Your instructions - Exact copies of the records below are needed, free of pictures.

Version comparison data -
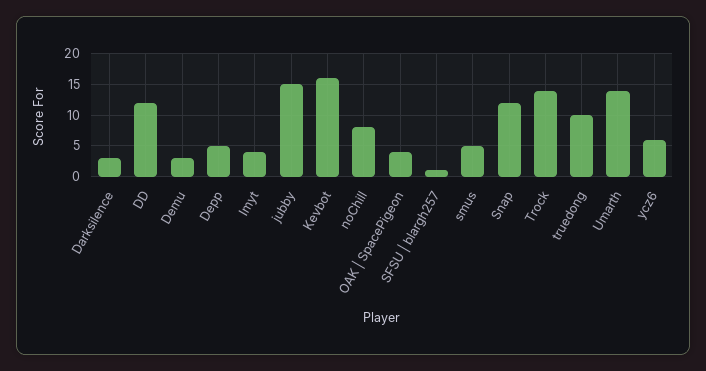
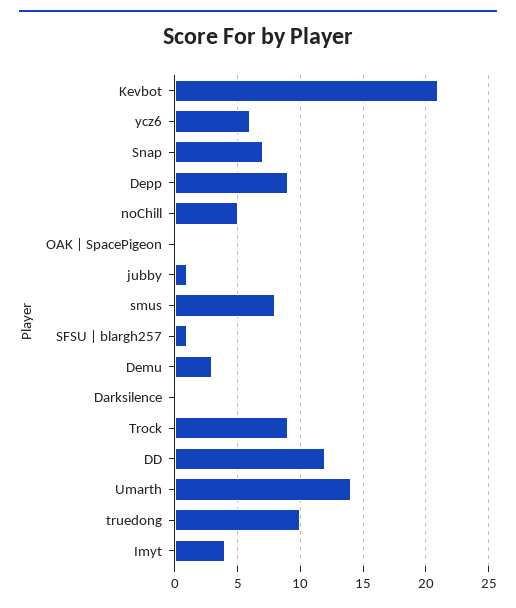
Darksilence: 3 -> 0
Depp: 5 -> 9
jubby: 15 -> 1
Kevbot: 16 -> 21
noChill: 8 -> 5
OAK | SpacePigeon: 4 -> 0
smus: 5 -> 8
Snap: 12 -> 7
Trock: 14 -> 9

Answer space -
Darksilence: 3 -> 0
Depp: 5 -> 9
jubby: 15 -> 1
Kevbot: 16 -> 21
noChill: 8 -> 5
OAK | SpacePigeon: 4 -> 0
smus: 5 -> 8
Snap: 12 -> 7
Trock: 14 -> 9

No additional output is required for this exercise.